Dataset content —

------

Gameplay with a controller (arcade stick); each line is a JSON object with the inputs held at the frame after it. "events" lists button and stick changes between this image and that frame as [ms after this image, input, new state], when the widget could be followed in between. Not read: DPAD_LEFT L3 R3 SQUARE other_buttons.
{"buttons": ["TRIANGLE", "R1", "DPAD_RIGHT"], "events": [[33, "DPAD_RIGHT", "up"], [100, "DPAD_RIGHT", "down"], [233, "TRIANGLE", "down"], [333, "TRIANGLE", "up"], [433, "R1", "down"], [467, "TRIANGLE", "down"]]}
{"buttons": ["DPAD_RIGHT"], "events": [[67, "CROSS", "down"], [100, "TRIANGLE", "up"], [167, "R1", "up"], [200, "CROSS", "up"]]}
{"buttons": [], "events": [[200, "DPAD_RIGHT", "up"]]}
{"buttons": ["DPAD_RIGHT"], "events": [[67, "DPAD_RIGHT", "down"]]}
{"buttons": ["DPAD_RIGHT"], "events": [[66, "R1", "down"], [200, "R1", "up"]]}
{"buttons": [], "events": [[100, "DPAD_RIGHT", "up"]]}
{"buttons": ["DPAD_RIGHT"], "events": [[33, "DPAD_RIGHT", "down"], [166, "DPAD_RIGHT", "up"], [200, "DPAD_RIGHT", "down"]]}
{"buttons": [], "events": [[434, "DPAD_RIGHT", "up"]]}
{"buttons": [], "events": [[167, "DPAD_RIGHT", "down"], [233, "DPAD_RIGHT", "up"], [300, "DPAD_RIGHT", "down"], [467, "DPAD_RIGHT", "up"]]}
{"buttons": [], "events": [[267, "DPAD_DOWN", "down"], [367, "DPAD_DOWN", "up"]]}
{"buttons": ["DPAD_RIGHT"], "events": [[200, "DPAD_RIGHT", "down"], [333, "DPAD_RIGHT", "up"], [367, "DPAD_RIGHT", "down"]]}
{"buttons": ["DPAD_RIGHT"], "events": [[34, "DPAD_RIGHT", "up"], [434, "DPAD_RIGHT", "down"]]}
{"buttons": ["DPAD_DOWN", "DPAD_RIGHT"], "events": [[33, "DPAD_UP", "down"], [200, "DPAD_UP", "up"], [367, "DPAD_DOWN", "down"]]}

------

Instructions for the task —
Word for word, write out all the lines shown above.

Worked solution —
Gameplay with a controller (arcade stick); each line is a JSON object with the inputs held at the frame after it. "events" lists button and stick changes between this image and that frame as [ms after this image, input, new state], when the widget could be followed in between. Not read: DPAD_LEFT L3 R3 SQUARE other_buttons.
{"buttons": ["TRIANGLE", "R1", "DPAD_RIGHT"], "events": [[33, "DPAD_RIGHT", "up"], [100, "DPAD_RIGHT", "down"], [233, "TRIANGLE", "down"], [333, "TRIANGLE", "up"], [433, "R1", "down"], [467, "TRIANGLE", "down"]]}
{"buttons": ["DPAD_RIGHT"], "events": [[67, "CROSS", "down"], [100, "TRIANGLE", "up"], [167, "R1", "up"], [200, "CROSS", "up"]]}
{"buttons": [], "events": [[200, "DPAD_RIGHT", "up"]]}
{"buttons": ["DPAD_RIGHT"], "events": [[67, "DPAD_RIGHT", "down"]]}
{"buttons": ["DPAD_RIGHT"], "events": [[66, "R1", "down"], [200, "R1", "up"]]}
{"buttons": [], "events": [[100, "DPAD_RIGHT", "up"]]}
{"buttons": ["DPAD_RIGHT"], "events": [[33, "DPAD_RIGHT", "down"], [166, "DPAD_RIGHT", "up"], [200, "DPAD_RIGHT", "down"]]}
{"buttons": [], "events": [[434, "DPAD_RIGHT", "up"]]}
{"buttons": [], "events": [[167, "DPAD_RIGHT", "down"], [233, "DPAD_RIGHT", "up"], [300, "DPAD_RIGHT", "down"], [467, "DPAD_RIGHT", "up"]]}
{"buttons": [], "events": [[267, "DPAD_DOWN", "down"], [367, "DPAD_DOWN", "up"]]}
{"buttons": ["DPAD_RIGHT"], "events": [[200, "DPAD_RIGHT", "down"], [333, "DPAD_RIGHT", "up"], [367, "DPAD_RIGHT", "down"]]}
{"buttons": ["DPAD_RIGHT"], "events": [[34, "DPAD_RIGHT", "up"], [434, "DPAD_RIGHT", "down"]]}
{"buttons": ["DPAD_DOWN", "DPAD_RIGHT"], "events": [[33, "DPAD_UP", "down"], [200, "DPAD_UP", "up"], [367, "DPAD_DOWN", "down"]]}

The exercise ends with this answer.